You probably have many questions, and you may wonder whether a data audit is necessary for your organisation.  

You may be asking yourself: 

• How much will it cost? 

• How long will it take?  

• Will an audit interrupt the flow of my business? 

You might be feeling overwhelmed and not sure where, or how, to begin. 

Rest assured that we are committed to making your audit as efficient and cost-effective as possible while causing minimum disruption to you and your staff. 

Why conduct a data audit? 

The primary reason to conduct a data protection audit is to discover if your business is currently abiding by GDPR laws.
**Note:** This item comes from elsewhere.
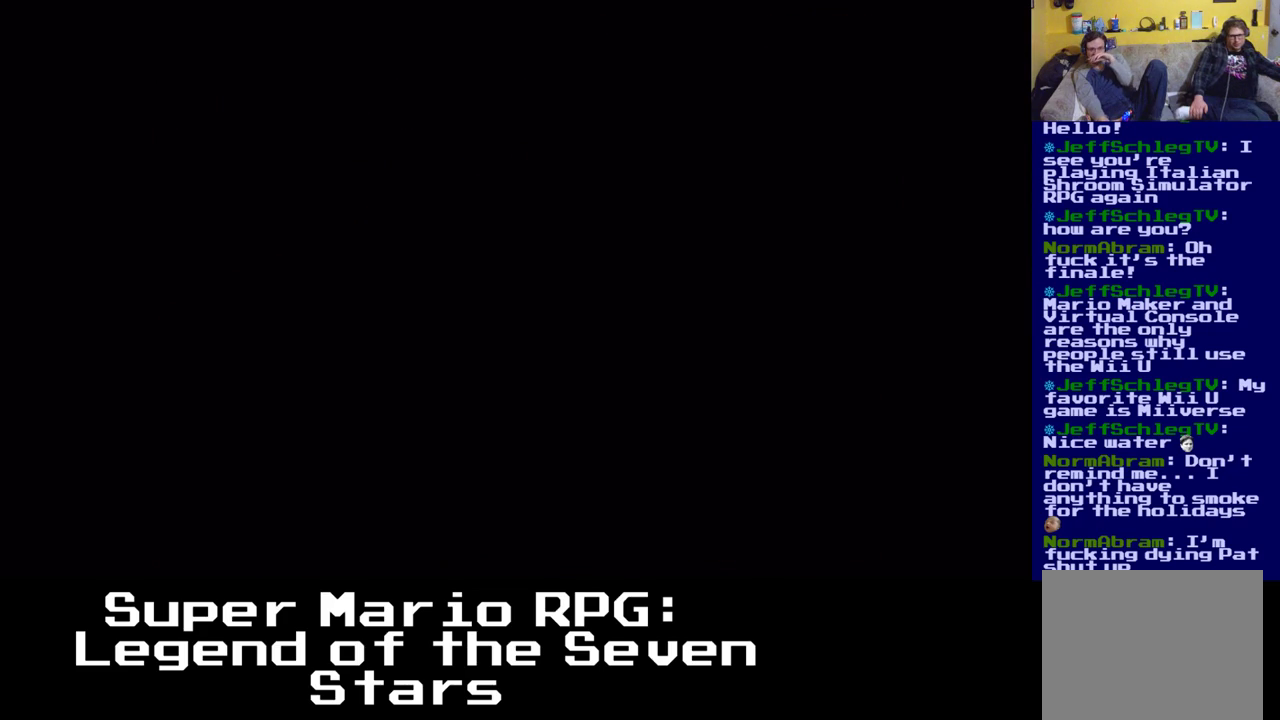
{"dt_ms": 500, "buttons": [], "events": []}
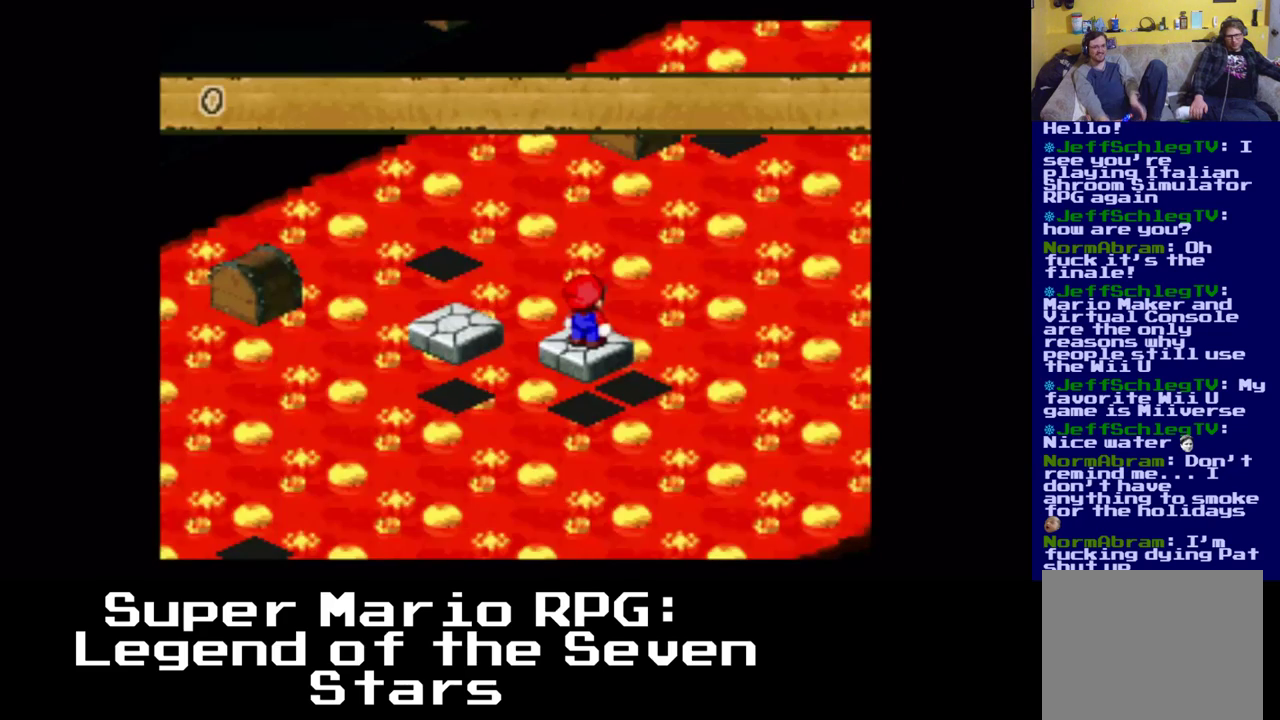
{"dt_ms": 500, "buttons": [], "events": []}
An important first step towards GDPR compliance is for a business to determine what data they hold. A data audit will establish: 

• The reason you are collecting personal data 

• What personal data you are collecting 

• How that data is being stored and processed 

• Whether (or not) you are processing that data legally 

Conducting a thorough data audit will provide your business with the information it needs to identify weaknesses in your GDPR processes, areas that need to be changed or practices which may not be necessary.  

Does my business need a GDPR audit? 

If your business intends to follow GDPR rules and laws, then carrying out a comprehensive privacy audit is crucially important. A data audit is the best way for a business to establish their compliance with GDPR laws. 

Six Data Protection Principles are outlined: 

• Lawfulness, transparency, and fairness

• Purpose limitation 

• Data Minimisation 

• Accuracy 

• Storage limitation 

• Integrity and confidentiality   

You must obtain, store and process personal data only in a legal manner. Personal data must be stored no longer than is necessary. Data must be collected for a specified purpose and held only long enough to achieve that purpose. The data you hold must be accurate and you have an obligation to update or remove data that is inaccurate. The data you hold must be protected against unlawful usage or accidental loss. Appropriate methods must be used to securely maintain the data that you hold. 

A professional data audit will determine if you are doing everything correctly and lawfully.

What penalties do I risk by not being GDPR-compliant?

Not complying with GDPR data protection laws can have serious legal consequences including significant fines.  

Must small businesses comply with GDPR? 

If your business processes personal data then you will need to be fully compliant with GDPR, regardless of your size.     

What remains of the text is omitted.